Among the records below, find the lines with the word "Mental" and copy them.
===== Supplied entries
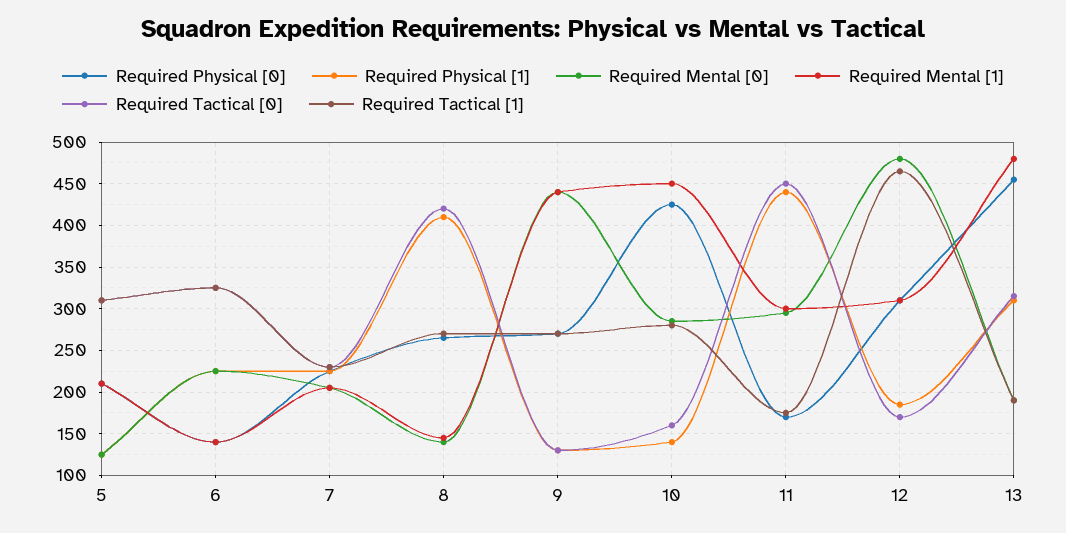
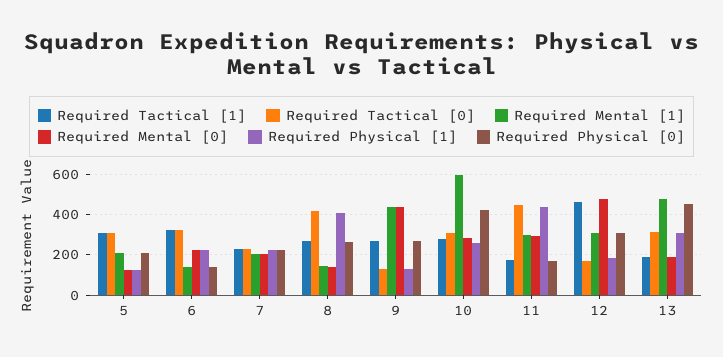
  {
    "Required Physical [0]": {
      "5": 210,
      "6": 140,
      "7": 230,
      "8": 270,
      "9": 270,
      "10": 430,
      "11": 170,
      "12": 310,
      "13": 460
    },
    "Required Physical [1]": {
      "5": 130,
      "6": 230,
      "7": 230,
      "8": 410,
      "9": 130,
-     "10": 140,
+     "10": 250,
      "11": 440,
      "12": 190,
      "13": 310
    },
    "Required Mental [0]": {
      "5": 130,
      "6": 230,
      "7": 210,
      "8": 140,
      "9": 440,
      "10": 290,
      "11": 300,
      "12": 480,
      "13": 190
    },
    "Required Mental [1]": {
      "5": 210,
      "6": 140,
      "7": 210,
      "8": 150,
      "9": 440,
-     "10": 450,
+     "10": 600,
      "11": 300,
      "12": 310,
      "13": 480
    },
    "Required Tactical [0]": {
      "5": 310,
      "6": 330,
      "7": 230,
      "8": 420,
      "9": 130,
-     "10": 160,
+     "10": 300,
      "11": 450,
      "12": 170,
      "13": 320
    },
    "Required Tactical [1]": {
      "5": 310,
      "6": 330,
      "7": 230,
      "8": 270,
      "9": 270,
      "10": 280,
      "11": 180,
      "12": 470,
      "13": 190
    }
  }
==========
§ **Result for this exercise**
    "Required Mental [0]": {
    "Required Mental [1]": {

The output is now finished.